The Page Zooming value in this section controls whether users can zoom your web application when they view it on iPhone or iPod touch. In general, because you want iPhone and iPod touch users to view your web application as a standalone application and not as a webpage, it’s recommended that you turn off Page Zooming (that is, deselect “Allow users to adjust page zoom”).

Web Clip

The values in this section control how your web application can be displayed on iPhone and iPod touch and how your Web Clip icon is created and displayed.

In iOS 2.0 and later you can choose to make your mobile Safari web application available in a full-screen mode, which hides the Safari toolbar and navigation bar. If you want to do this, you must also provide a Web Clip icon, because tapping a Web Clip icon is the only way users can open a web application in full-screen mode (navigating to the application in Safari on iPhone does not open it in full-screen mode). If you choose not to support full-screen mode, you should still consider providing a Web Clip icon so users have a convenient way to open your web application.

To make your mobile Safari web application available in full-screen mode, select the “Show as full screen application (hide Safari toolbar and navigation bar)” checkbox. This allows users to open your web application in full-screen mode when they tap the Web Clip icon. Note that users press the Home button to leave a web application that is running in full-screen mode.

If you selected the “Show as full screen application (hide Safari toolbar and navigation bar)” checkbox, you can also specify one of the following three styles for the status bar:

  • Gray

  • Black

  • Black (Translucent)

Use the pop-up menu to choose the status bar style that best coordinates with the appearance of your web application. You can specify a status bar style only if you selected the “Show as full screen application (hide Safari toolbar and navigation bar)” checkbox. This is because the status bar appearance automatically matches the appearance of the Safari navigation bar when it is visible.

The two options for the Icon value are:

  • "Use custom icon.” Choose this option if you want to design your own Web Clip icon to represent your mobile Safari web application. See “Designing a Web Clip Icon for an iPhone Web Application” for more information on how to do this.

    If you choose this option, you can also specify whether you want the shiny glass overlay effect to be added automatically by selecting the “Add glass visual effect” checkbox. Note that you do not have control over a Web Clip icon’s rounded corners and drop shadow; these are always added automatically.
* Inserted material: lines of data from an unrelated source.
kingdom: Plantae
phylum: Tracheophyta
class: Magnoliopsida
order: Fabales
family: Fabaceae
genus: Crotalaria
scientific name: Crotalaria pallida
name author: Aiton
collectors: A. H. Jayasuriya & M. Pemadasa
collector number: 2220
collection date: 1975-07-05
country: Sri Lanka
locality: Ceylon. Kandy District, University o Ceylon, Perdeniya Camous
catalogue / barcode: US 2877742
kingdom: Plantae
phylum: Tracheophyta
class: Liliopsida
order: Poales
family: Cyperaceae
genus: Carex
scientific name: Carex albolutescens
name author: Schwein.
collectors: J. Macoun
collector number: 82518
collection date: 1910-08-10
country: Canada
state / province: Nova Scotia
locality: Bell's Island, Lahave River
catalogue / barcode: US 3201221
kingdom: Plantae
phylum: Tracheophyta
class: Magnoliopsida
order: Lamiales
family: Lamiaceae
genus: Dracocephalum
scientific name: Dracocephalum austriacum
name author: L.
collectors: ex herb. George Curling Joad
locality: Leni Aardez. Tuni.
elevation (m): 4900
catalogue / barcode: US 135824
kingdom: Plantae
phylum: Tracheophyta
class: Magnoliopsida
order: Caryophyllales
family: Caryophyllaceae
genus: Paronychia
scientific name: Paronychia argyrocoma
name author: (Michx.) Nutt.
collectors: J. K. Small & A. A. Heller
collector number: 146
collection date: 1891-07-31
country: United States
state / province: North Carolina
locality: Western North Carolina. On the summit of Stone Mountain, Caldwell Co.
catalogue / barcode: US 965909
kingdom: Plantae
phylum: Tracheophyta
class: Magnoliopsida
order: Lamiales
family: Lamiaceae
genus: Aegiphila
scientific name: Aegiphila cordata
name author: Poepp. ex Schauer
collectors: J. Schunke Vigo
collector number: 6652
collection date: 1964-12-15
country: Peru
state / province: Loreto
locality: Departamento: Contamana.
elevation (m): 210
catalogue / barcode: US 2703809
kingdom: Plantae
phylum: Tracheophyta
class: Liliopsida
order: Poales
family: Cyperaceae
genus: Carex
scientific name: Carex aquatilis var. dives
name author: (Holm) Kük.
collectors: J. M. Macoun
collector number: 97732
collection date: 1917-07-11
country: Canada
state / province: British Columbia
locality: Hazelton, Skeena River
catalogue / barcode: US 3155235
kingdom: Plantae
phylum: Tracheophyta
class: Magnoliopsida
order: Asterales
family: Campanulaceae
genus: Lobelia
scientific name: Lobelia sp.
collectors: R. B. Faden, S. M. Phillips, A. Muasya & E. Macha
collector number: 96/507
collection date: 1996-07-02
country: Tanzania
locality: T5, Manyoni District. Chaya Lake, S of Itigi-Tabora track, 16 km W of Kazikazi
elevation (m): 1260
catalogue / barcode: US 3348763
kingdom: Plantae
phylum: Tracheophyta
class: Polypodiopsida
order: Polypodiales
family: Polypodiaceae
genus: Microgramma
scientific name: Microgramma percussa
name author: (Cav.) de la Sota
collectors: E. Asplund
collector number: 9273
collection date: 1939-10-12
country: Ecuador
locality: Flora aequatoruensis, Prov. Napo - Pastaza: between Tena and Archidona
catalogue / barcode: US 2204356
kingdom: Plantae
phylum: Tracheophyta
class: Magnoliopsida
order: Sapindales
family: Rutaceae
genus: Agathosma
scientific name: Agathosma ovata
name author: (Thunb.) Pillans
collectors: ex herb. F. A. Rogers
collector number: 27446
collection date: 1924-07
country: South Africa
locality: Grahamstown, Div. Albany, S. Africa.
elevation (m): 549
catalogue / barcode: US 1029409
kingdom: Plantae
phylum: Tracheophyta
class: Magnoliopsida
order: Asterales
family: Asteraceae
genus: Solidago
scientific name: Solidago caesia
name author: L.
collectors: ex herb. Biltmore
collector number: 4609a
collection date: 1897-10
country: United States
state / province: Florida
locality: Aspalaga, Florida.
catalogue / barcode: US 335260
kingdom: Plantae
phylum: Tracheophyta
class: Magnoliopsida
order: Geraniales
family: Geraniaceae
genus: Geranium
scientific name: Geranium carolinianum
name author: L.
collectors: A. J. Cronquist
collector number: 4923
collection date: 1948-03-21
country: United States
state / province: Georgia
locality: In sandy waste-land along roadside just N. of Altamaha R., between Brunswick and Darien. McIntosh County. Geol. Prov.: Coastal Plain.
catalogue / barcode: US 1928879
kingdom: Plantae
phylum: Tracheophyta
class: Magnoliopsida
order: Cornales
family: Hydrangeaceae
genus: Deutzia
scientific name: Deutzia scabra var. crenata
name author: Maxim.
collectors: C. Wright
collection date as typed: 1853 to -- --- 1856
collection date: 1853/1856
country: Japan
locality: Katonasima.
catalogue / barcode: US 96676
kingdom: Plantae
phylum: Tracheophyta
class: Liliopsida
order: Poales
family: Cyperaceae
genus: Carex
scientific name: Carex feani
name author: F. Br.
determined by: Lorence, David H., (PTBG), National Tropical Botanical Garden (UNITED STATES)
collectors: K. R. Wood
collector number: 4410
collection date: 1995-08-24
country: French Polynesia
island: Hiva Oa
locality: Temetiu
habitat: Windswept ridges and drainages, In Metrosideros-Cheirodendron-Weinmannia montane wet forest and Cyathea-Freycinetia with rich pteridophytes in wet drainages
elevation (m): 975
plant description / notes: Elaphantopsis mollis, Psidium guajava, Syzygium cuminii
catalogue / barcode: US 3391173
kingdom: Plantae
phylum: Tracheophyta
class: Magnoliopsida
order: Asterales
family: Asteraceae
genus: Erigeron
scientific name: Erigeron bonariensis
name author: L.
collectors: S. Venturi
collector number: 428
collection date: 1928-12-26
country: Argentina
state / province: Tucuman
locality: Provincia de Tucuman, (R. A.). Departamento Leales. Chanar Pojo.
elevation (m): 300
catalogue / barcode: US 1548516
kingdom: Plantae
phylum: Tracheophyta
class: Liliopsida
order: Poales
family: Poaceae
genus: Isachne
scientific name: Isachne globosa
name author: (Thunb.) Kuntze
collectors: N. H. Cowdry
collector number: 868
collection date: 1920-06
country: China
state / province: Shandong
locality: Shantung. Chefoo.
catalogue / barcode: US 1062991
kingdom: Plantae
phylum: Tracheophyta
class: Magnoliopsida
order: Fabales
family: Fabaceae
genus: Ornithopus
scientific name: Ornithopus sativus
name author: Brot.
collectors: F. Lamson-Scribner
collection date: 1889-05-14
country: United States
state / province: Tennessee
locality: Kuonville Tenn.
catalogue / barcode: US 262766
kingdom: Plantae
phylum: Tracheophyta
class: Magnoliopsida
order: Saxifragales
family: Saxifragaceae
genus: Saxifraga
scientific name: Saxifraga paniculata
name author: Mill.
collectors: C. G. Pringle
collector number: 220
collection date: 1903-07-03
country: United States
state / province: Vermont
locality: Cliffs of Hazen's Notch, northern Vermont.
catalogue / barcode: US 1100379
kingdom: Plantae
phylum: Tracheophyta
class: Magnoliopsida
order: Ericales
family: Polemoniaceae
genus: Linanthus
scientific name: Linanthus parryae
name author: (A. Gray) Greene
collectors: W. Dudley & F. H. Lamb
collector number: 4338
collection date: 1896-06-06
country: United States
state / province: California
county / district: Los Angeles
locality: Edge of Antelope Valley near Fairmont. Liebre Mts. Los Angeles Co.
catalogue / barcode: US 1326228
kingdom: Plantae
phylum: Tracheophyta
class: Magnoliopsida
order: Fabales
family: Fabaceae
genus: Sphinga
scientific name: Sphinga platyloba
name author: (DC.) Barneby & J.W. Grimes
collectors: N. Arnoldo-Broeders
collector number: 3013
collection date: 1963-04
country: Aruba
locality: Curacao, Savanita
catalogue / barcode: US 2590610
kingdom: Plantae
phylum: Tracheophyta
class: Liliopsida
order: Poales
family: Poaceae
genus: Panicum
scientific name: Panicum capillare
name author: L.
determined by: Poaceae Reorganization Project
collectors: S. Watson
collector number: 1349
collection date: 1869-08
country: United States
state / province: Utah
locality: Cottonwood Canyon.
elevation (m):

  • "Use Safari generated icon.” Choose this option if you want to allow users to create their own Web Clip icon to represent your mobile Safari web application.

Opening an Existing Dashboard Widget

If you want to forgo Dashcode’s project management and design tools, you can open an existing widget in Dashcode without importing it into a new project. When Dashcode opens a widget, you have access to its code and all of Dashcode’s debugging tools, but not its design tools.

To open a widget in Dashcode, choose File > Open and select a widget in the Open dialog, or choose File > New Project and click the Open Existing button at the bottom of the template chooser dialog. When you open a widget with Dashcode, the canvas is locked. This means that Dashcode’s design tools, responsible for generating HTML, CSS, and images for a widget, are turned off. When you open an existing widget instead of importing it into a new project, Dashcode displays a lock over the bottom of the canvas.